■ DATA PROVIDED:

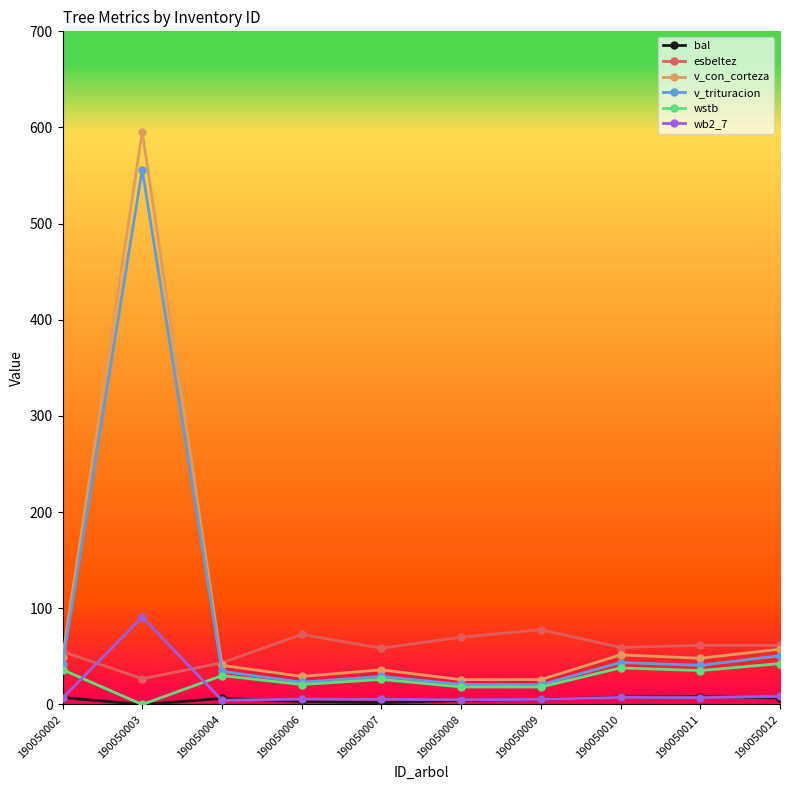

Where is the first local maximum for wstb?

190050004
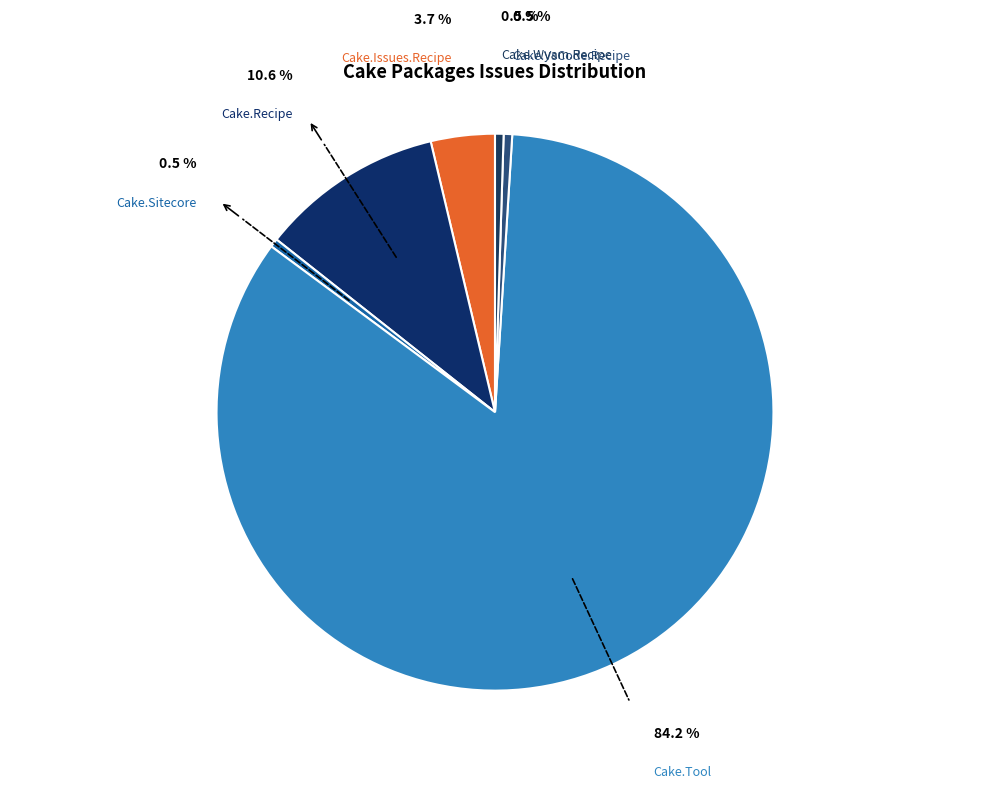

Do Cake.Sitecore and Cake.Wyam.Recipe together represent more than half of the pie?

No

* * *

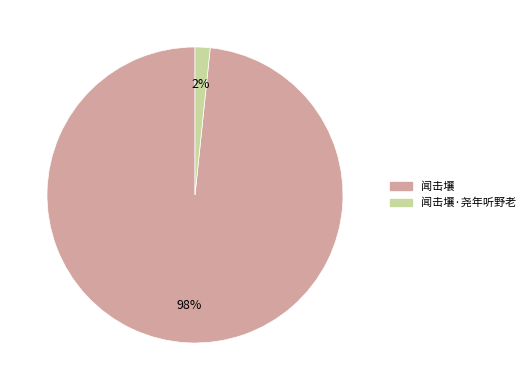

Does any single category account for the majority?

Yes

■ WORK TO BE COMPLETED: Can you copy word for word everything from the line containing "Where is the first local maximum for wstb?" down to the line containing "Do Cake.Sitecore and", including both of those lines but leaving out the pictures?

■ RESULT OF THE TASK:
Where is the first local maximum for wstb?

190050004

Do Cake.Sitecore and Cake.Wyam.Recipe together represent more than half of the pie?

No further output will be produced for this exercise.